The trial court's order did not articulate good cause for discharging Appellant's trial attorney. We agree with Appellant that without good cause noted on the record, the trial court could not discharge Appellant's trial attorney without appointing him new counsel for appeal. We further agree that Appellant's filing of a notice of appeal before the trial court signed its final order indicated that, contrary to the belief of the trial court and the trial attorneys, Appellant did not agree with the trial court's rulings.
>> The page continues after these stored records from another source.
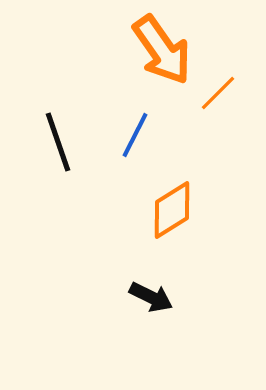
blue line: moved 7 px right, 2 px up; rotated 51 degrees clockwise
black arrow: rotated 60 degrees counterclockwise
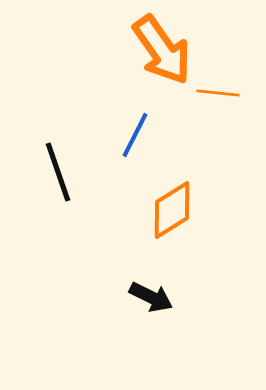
orange line: rotated 51 degrees clockwise
black line: moved 30 px down
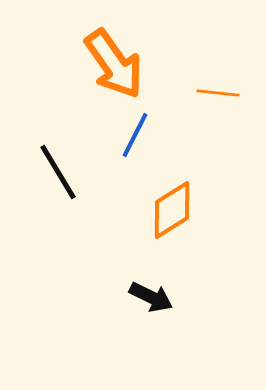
orange arrow: moved 48 px left, 14 px down
black line: rotated 12 degrees counterclockwise
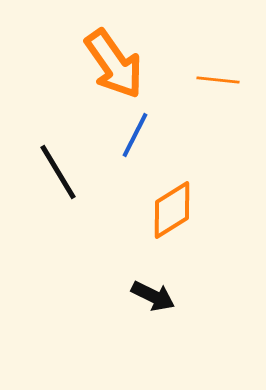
orange line: moved 13 px up
black arrow: moved 2 px right, 1 px up
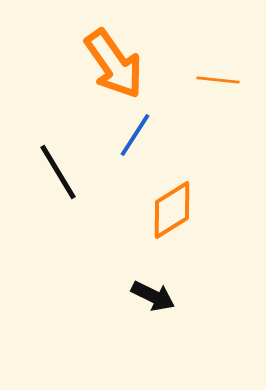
blue line: rotated 6 degrees clockwise
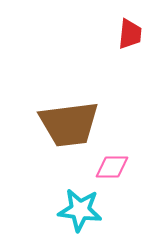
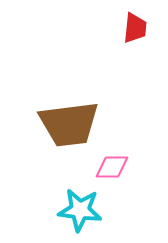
red trapezoid: moved 5 px right, 6 px up
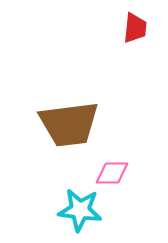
pink diamond: moved 6 px down
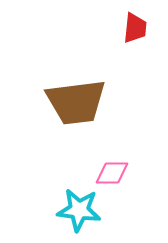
brown trapezoid: moved 7 px right, 22 px up
cyan star: moved 1 px left
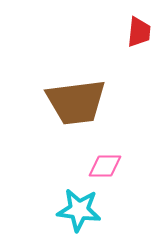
red trapezoid: moved 4 px right, 4 px down
pink diamond: moved 7 px left, 7 px up
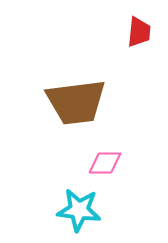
pink diamond: moved 3 px up
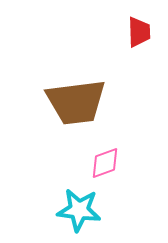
red trapezoid: rotated 8 degrees counterclockwise
pink diamond: rotated 20 degrees counterclockwise
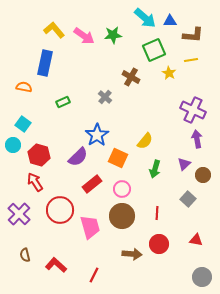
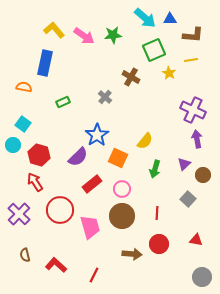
blue triangle at (170, 21): moved 2 px up
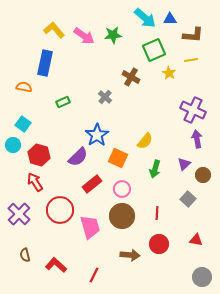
brown arrow at (132, 254): moved 2 px left, 1 px down
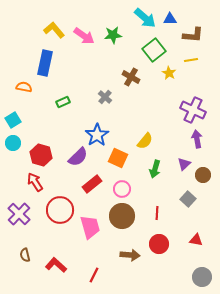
green square at (154, 50): rotated 15 degrees counterclockwise
cyan square at (23, 124): moved 10 px left, 4 px up; rotated 21 degrees clockwise
cyan circle at (13, 145): moved 2 px up
red hexagon at (39, 155): moved 2 px right
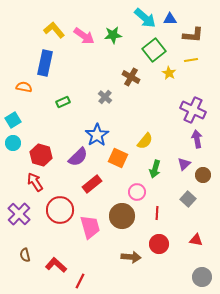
pink circle at (122, 189): moved 15 px right, 3 px down
brown arrow at (130, 255): moved 1 px right, 2 px down
red line at (94, 275): moved 14 px left, 6 px down
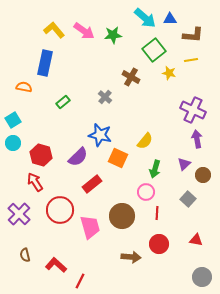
pink arrow at (84, 36): moved 5 px up
yellow star at (169, 73): rotated 16 degrees counterclockwise
green rectangle at (63, 102): rotated 16 degrees counterclockwise
blue star at (97, 135): moved 3 px right; rotated 25 degrees counterclockwise
pink circle at (137, 192): moved 9 px right
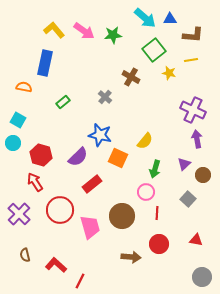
cyan square at (13, 120): moved 5 px right; rotated 28 degrees counterclockwise
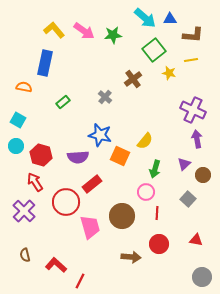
brown cross at (131, 77): moved 2 px right, 2 px down; rotated 24 degrees clockwise
cyan circle at (13, 143): moved 3 px right, 3 px down
purple semicircle at (78, 157): rotated 40 degrees clockwise
orange square at (118, 158): moved 2 px right, 2 px up
red circle at (60, 210): moved 6 px right, 8 px up
purple cross at (19, 214): moved 5 px right, 3 px up
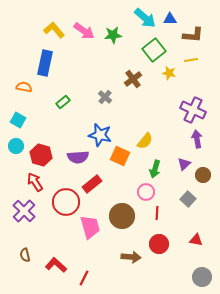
red line at (80, 281): moved 4 px right, 3 px up
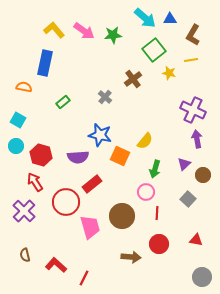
brown L-shape at (193, 35): rotated 115 degrees clockwise
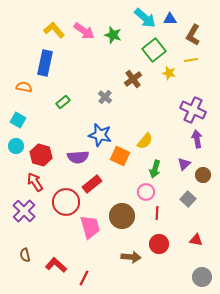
green star at (113, 35): rotated 24 degrees clockwise
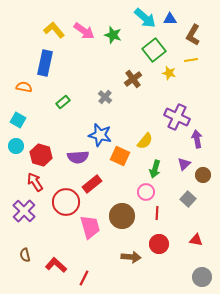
purple cross at (193, 110): moved 16 px left, 7 px down
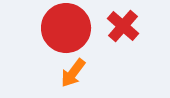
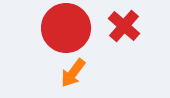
red cross: moved 1 px right
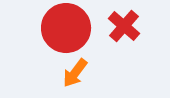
orange arrow: moved 2 px right
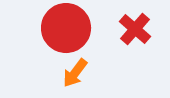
red cross: moved 11 px right, 3 px down
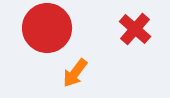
red circle: moved 19 px left
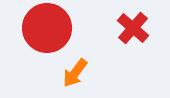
red cross: moved 2 px left, 1 px up
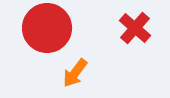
red cross: moved 2 px right
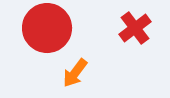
red cross: rotated 12 degrees clockwise
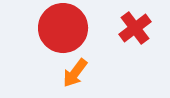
red circle: moved 16 px right
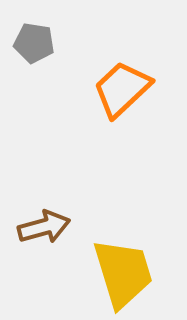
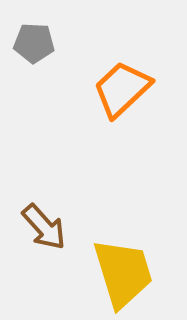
gray pentagon: rotated 6 degrees counterclockwise
brown arrow: rotated 63 degrees clockwise
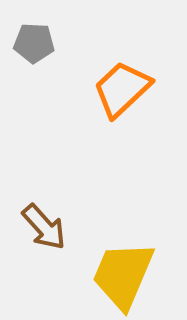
yellow trapezoid: moved 2 px down; rotated 140 degrees counterclockwise
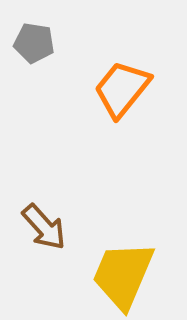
gray pentagon: rotated 6 degrees clockwise
orange trapezoid: rotated 8 degrees counterclockwise
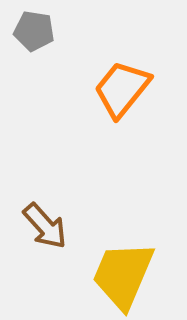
gray pentagon: moved 12 px up
brown arrow: moved 1 px right, 1 px up
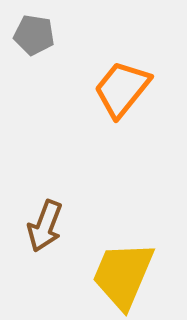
gray pentagon: moved 4 px down
brown arrow: rotated 63 degrees clockwise
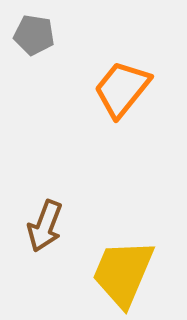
yellow trapezoid: moved 2 px up
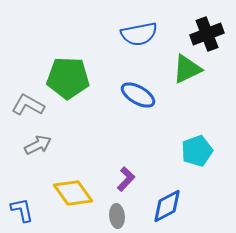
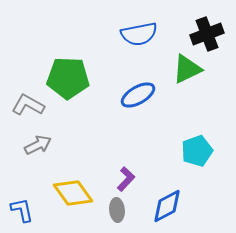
blue ellipse: rotated 60 degrees counterclockwise
gray ellipse: moved 6 px up
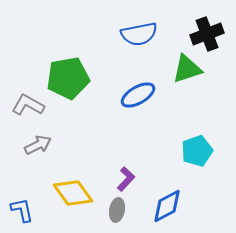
green triangle: rotated 8 degrees clockwise
green pentagon: rotated 12 degrees counterclockwise
gray ellipse: rotated 15 degrees clockwise
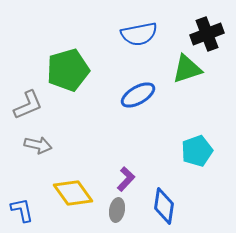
green pentagon: moved 8 px up; rotated 6 degrees counterclockwise
gray L-shape: rotated 128 degrees clockwise
gray arrow: rotated 40 degrees clockwise
blue diamond: moved 3 px left; rotated 54 degrees counterclockwise
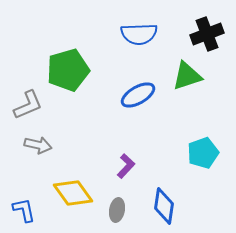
blue semicircle: rotated 9 degrees clockwise
green triangle: moved 7 px down
cyan pentagon: moved 6 px right, 2 px down
purple L-shape: moved 13 px up
blue L-shape: moved 2 px right
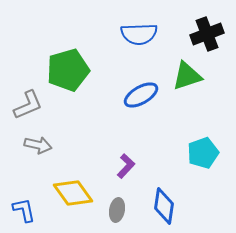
blue ellipse: moved 3 px right
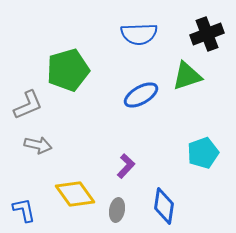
yellow diamond: moved 2 px right, 1 px down
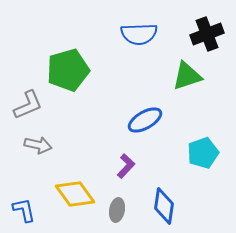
blue ellipse: moved 4 px right, 25 px down
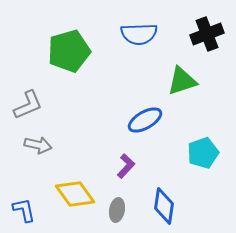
green pentagon: moved 1 px right, 19 px up
green triangle: moved 5 px left, 5 px down
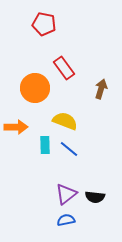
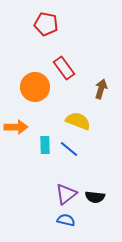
red pentagon: moved 2 px right
orange circle: moved 1 px up
yellow semicircle: moved 13 px right
blue semicircle: rotated 24 degrees clockwise
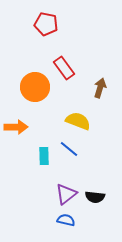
brown arrow: moved 1 px left, 1 px up
cyan rectangle: moved 1 px left, 11 px down
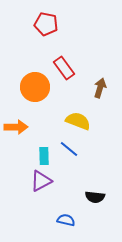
purple triangle: moved 25 px left, 13 px up; rotated 10 degrees clockwise
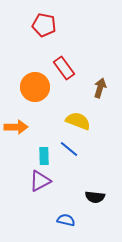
red pentagon: moved 2 px left, 1 px down
purple triangle: moved 1 px left
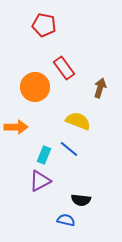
cyan rectangle: moved 1 px up; rotated 24 degrees clockwise
black semicircle: moved 14 px left, 3 px down
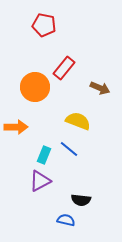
red rectangle: rotated 75 degrees clockwise
brown arrow: rotated 96 degrees clockwise
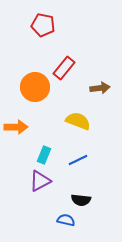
red pentagon: moved 1 px left
brown arrow: rotated 30 degrees counterclockwise
blue line: moved 9 px right, 11 px down; rotated 66 degrees counterclockwise
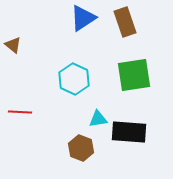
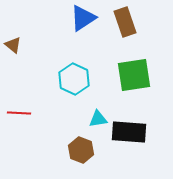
red line: moved 1 px left, 1 px down
brown hexagon: moved 2 px down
But we disagree with Appellant's conclusion that the trial court's discharging the trial attorney requires reversal. Appellant timely filed his notice of appeal pro se, thereby perfecting his appeal. On abatement, the trial court appointed an appellate attorney, who filed Appellant's brief and continues to represent him on appeal. See In re M.E.-M.N., 342 S.W.3d 254, 260 (Tex. App.—Fort Worth 2011, pet. denied) (recognizing that the appellant was initially denied appointed appellate counsel but holding that the appellant had not established prejudice from the trial court's failure to timely appoint counsel because the appellant "has had the opportunity, with the assistance of appointed appellate counsel, to fully present and brief any issues she wished to pursue on appeal"); cf. In re R.H., No. 01-14-00874-CV, 2015 WL 4594557, at *10 (Tex. App.—Houston [1st Dist.] July 28, 2015, no pet.) (mem. op.) (stating that any error in sustaining post-trial contest to the appellant's indigency affidavit was moot because the appellant had counsel to file a new trial motion and represent her at the hearing, subsequent counsel filed an appellate brief on her behalf and continued to represent her in the appeal, and the complete appellate record had been filed). Appellant does not explain what steps he did not take while he was pro se that he could or would have taken if he had had an attorney. Cf. M.S., 115 S.W.3d at 546 (considering appellant's complaint that trial counsel was ineffective for failing to have all trial proceedings recorded and stating that the appellant "must at least indicate what errors would have been recorded if a record had been made. This she does not do."). And although Appellant asserts that without a reporter's record he has no way to determine the basis of the trial court's rulings, the waiving of the record was authorized by statute, and the waiver occurred before—and therefore was not caused by—the discharging of the trial attorney.
We overrule Appellant's first issue.
Again, we acknowledge that the lack of a reporter's record stymies Appellant's effort to find grounds for reversal, see, e.g., B.F., 2017 WL 2375767, at *1, but the Family Code authorized the parties to waive the record. See Tex. Fam. Code Ann. § 105.003(c); Campbell, 2014 WL 1999318, at *1. --------
Conclusion
Having overruled Appellant's two issues, we affirm the trial court's order.